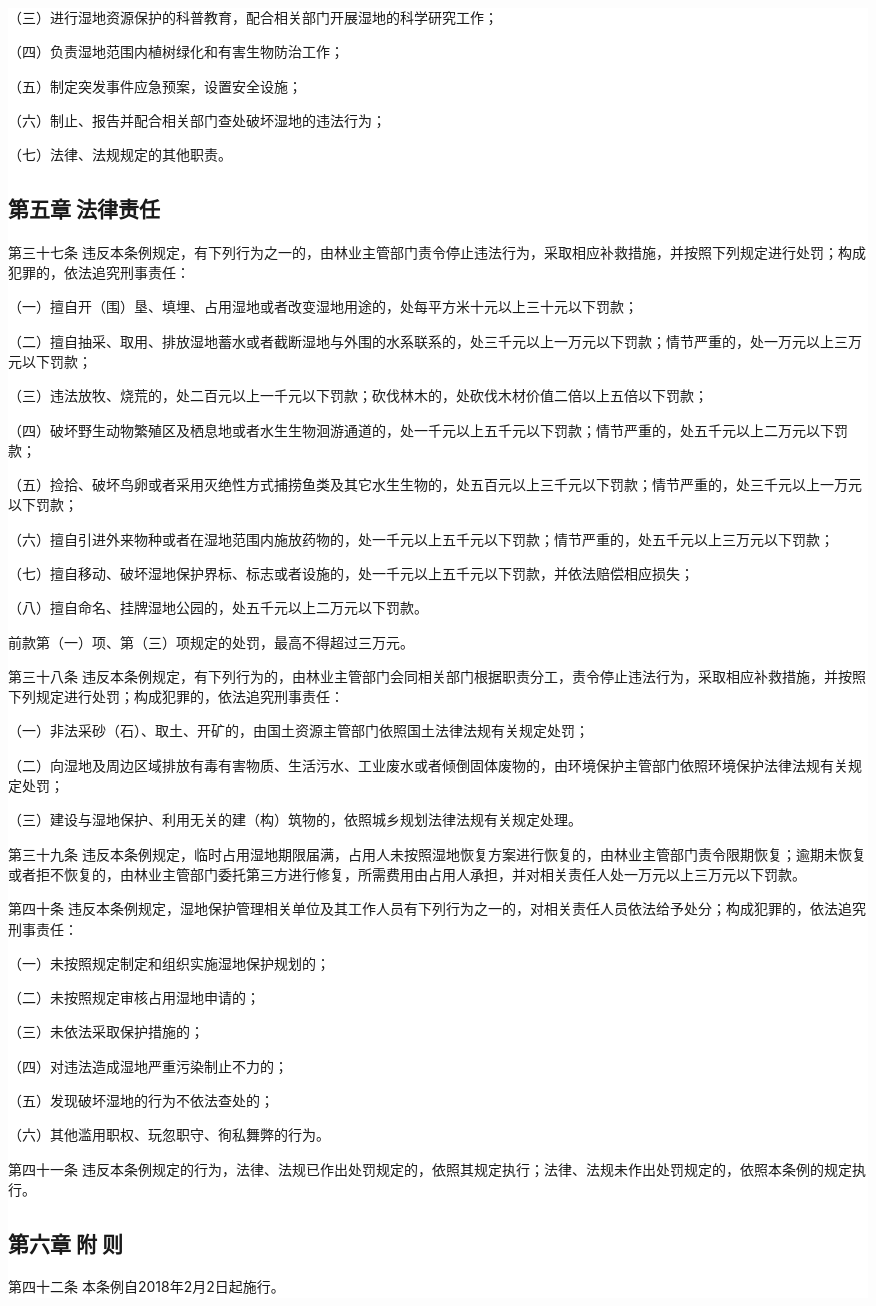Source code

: （三）进行湿地资源保护的科普教育，配合相关部门开展湿地的科学研究工作；

（四）负责湿地范围内植树绿化和有害生物防治工作；

（五）制定突发事件应急预案，设置安全设施；

（六）制止、报告并配合相关部门查处破坏湿地的违法行为；

（七）法律、法规规定的其他职责。

## 第五章  法律责任

第三十七条 违反本条例规定，有下列行为之一的，由林业主管部门责令停止违法行为，采取相应补救措施，并按照下列规定进行处罚；构成犯罪的，依法追究刑事责任：

（一）擅自开（围）垦、填埋、占用湿地或者改变湿地用途的，处每平方米十元以上三十元以下罚款；

（二）擅自抽采、取用、排放湿地蓄水或者截断湿地与外围的水系联系的，处三千元以上一万元以下罚款；情节严重的，处一万元以上三万元以下罚款；

（三）违法放牧、烧荒的，处二百元以上一千元以下罚款；砍伐林木的，处砍伐木材价值二倍以上五倍以下罚款；

（四）破坏野生动物繁殖区及栖息地或者水生生物洄游通道的，处一千元以上五千元以下罚款；情节严重的，处五千元以上二万元以下罚款；

（五）捡拾、破坏鸟卵或者采用灭绝性方式捕捞鱼类及其它水生生物的，处五百元以上三千元以下罚款；情节严重的，处三千元以上一万元以下罚款；

（六）擅自引进外来物种或者在湿地范围内施放药物的，处一千元以上五千元以下罚款；情节严重的，处五千元以上三万元以下罚款；

（七）擅自移动、破坏湿地保护界标、标志或者设施的，处一千元以上五千元以下罚款，并依法赔偿相应损失；

（八）擅自命名、挂牌湿地公园的，处五千元以上二万元以下罚款。

前款第（一）项、第（三）项规定的处罚，最高不得超过三万元。

第三十八条 违反本条例规定，有下列行为的，由林业主管部门会同相关部门根据职责分工，责令停止违法行为，采取相应补救措施，并按照下列规定进行处罚；构成犯罪的，依法追究刑事责任：

（一）非法采砂（石）、取土、开矿的，由国土资源主管部门依照国土法律法规有关规定处罚；

（二）向湿地及周边区域排放有毒有害物质、生活污水、工业废水或者倾倒固体废物的，由环境保护主管部门依照环境保护法律法规有关规定处罚；

（三）建设与湿地保护、利用无关的建（构）筑物的，依照城乡规划法律法规有关规定处理。

第三十九条 违反本条例规定，临时占用湿地期限届满，占用人未按照湿地恢复方案进行恢复的，由林业主管部门责令限期恢复；逾期未恢复或者拒不恢复的，由林业主管部门委托第三方进行修复，所需费用由占用人承担，并对相关责任人处一万元以上三万元以下罚款。

第四十条 违反本条例规定，湿地保护管理相关单位及其工作人员有下列行为之一的，对相关责任人员依法给予处分；构成犯罪的，依法追究刑事责任：

（一）未按照规定制定和组织实施湿地保护规划的；

（二）未按照规定审核占用湿地申请的；

（三）未依法采取保护措施的；

（四）对违法造成湿地严重污染制止不力的；

（五）发现破坏湿地的行为不依法查处的；

（六）其他滥用职权、玩忽职守、徇私舞弊的行为。

第四十一条 违反本条例规定的行为，法律、法规已作出处罚规定的，依照其规定执行；法律、法规未作出处罚规定的，依照本条例的规定执行。

## 第六章  附  则

第四十二条 本条例自2018年2月2日起施行。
##############################
Activity
Output these and nothing else: the lines from the one holding "第三十八条 违反本条例规定，" through the final line of the entries above, exactly as they appear.

Result of the task
第三十八条 违反本条例规定，有下列行为的，由林业主管部门会同相关部门根据职责分工，责令停止违法行为，采取相应补救措施，并按照下列规定进行处罚；构成犯罪的，依法追究刑事责任：

（一）非法采砂（石）、取土、开矿的，由国土资源主管部门依照国土法律法规有关规定处罚；

（二）向湿地及周边区域排放有毒有害物质、生活污水、工业废水或者倾倒固体废物的，由环境保护主管部门依照环境保护法律法规有关规定处罚；

（三）建设与湿地保护、利用无关的建（构）筑物的，依照城乡规划法律法规有关规定处理。

第三十九条 违反本条例规定，临时占用湿地期限届满，占用人未按照湿地恢复方案进行恢复的，由林业主管部门责令限期恢复；逾期未恢复或者拒不恢复的，由林业主管部门委托第三方进行修复，所需费用由占用人承担，并对相关责任人处一万元以上三万元以下罚款。

第四十条 违反本条例规定，湿地保护管理相关单位及其工作人员有下列行为之一的，对相关责任人员依法给予处分；构成犯罪的，依法追究刑事责任：

（一）未按照规定制定和组织实施湿地保护规划的；

（二）未按照规定审核占用湿地申请的；

（三）未依法采取保护措施的；

（四）对违法造成湿地严重污染制止不力的；

（五）发现破坏湿地的行为不依法查处的；

（六）其他滥用职权、玩忽职守、徇私舞弊的行为。

第四十一条 违反本条例规定的行为，法律、法规已作出处罚规定的，依照其规定执行；法律、法规未作出处罚规定的，依照本条例的规定执行。

## 第六章  附  则

第四十二条 本条例自2018年2月2日起施行。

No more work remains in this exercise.